Influence of Inclination of En‐Echelon Joints on Shearing Behavior of Crystalline Rock

Abstract

Stability of rock masses in rock slope is significantly threatened by the presence of en‐echelon joints. Most previous studies focus on artificially jointed rock mass, and lonely a limited research has been conducted on the shearing performance of crystalline rock possessing en‐echelon joints. In this study, a modified grain‐based model (GBM), which considers the shape of feldspar in real rock, is used to investigate the effect of en‐echelon joint angle on the strength behavior and the associated micro‐cracking evolution of crystalline rock under different normal stresses. The simulation results indicate that peak shear strength and the principal direction of anisotropy generally reach their maximum values at en‐echelon joint angle of −15°. Micro‐cracks typically initiate at the tips of en‐echelon joints, and the connecting pattern between these joints is notably affected by joint angle.
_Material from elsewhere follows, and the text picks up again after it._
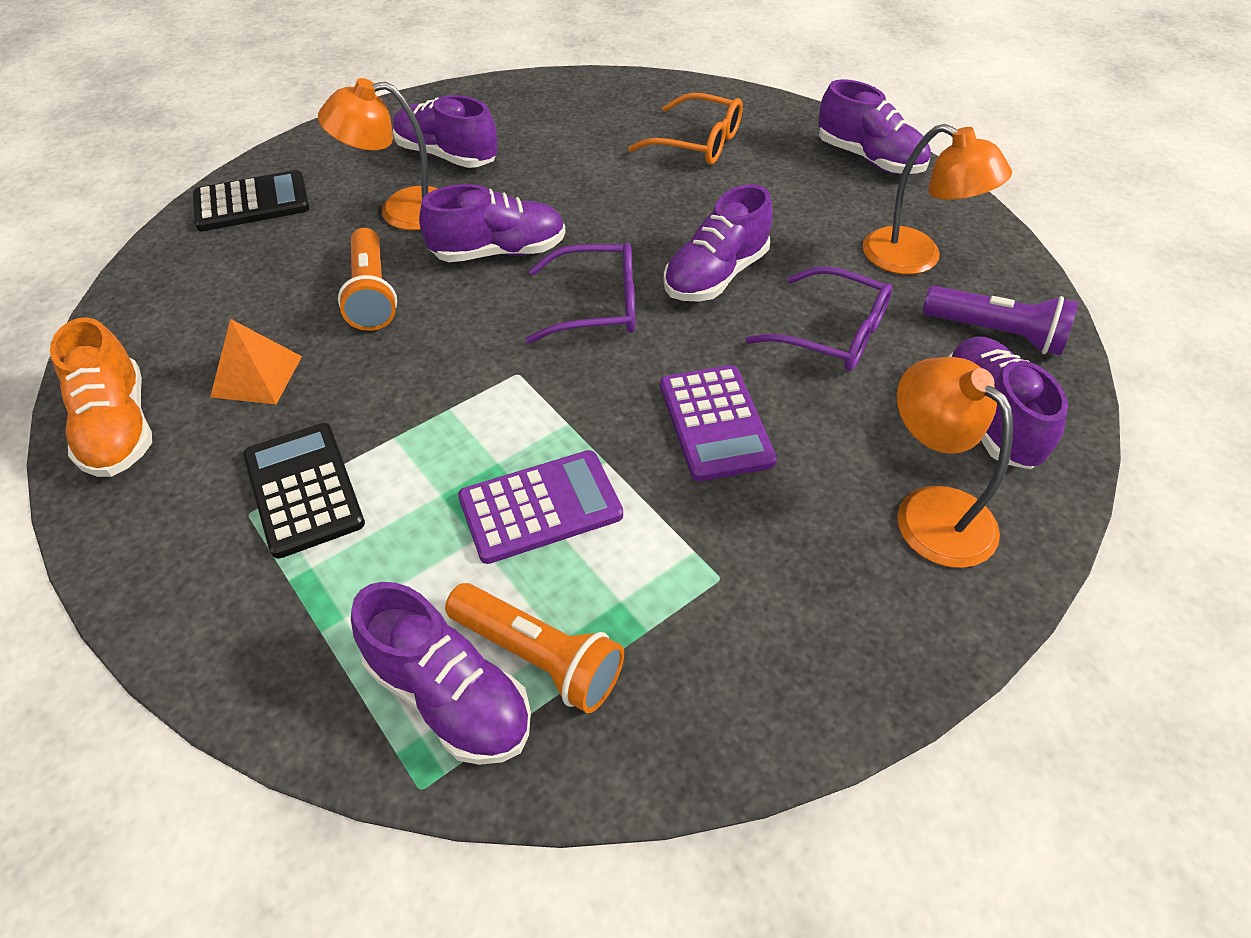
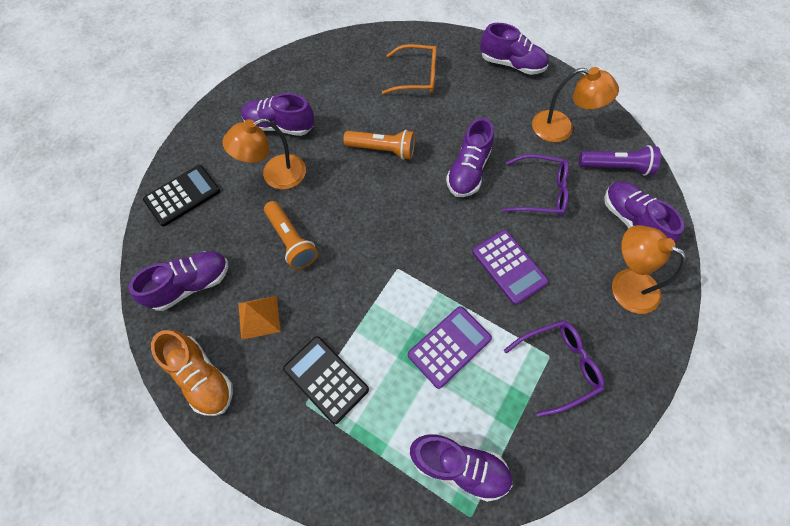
camera: 20 degrees left, 15 degrees up
(499, 252) = (346, 189): purple shoe -> purple shoe (191, 285)
(538, 657) = (489, 429): orange flashlight -> orange flashlight (382, 150)
(596, 306) = (416, 210): purple glasses -> purple glasses (557, 366)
The results reveal that, despite exhibiting a high microscopic damage ratio, the shear strength of the rock specimen with negative en‐echelon joint angle increases due to enhanced inter‐particle friction and mechanical interlocking under compression. On the other hand, positive joint angle induces disc separation and rotational failure, which reduces shear resistance. In addition, an increase in normal stress amplifies the damage ratio among all joint angles. By analyzing the disc displacement field using fracture mechanics, this study reveals how joint angle and normal stress affect the propagation of wing cracks and secondary penetration cracks between en‐echelon rock joints. The research provides valuable insights into understanding the failure mechanism of rock with en‐echelon joints.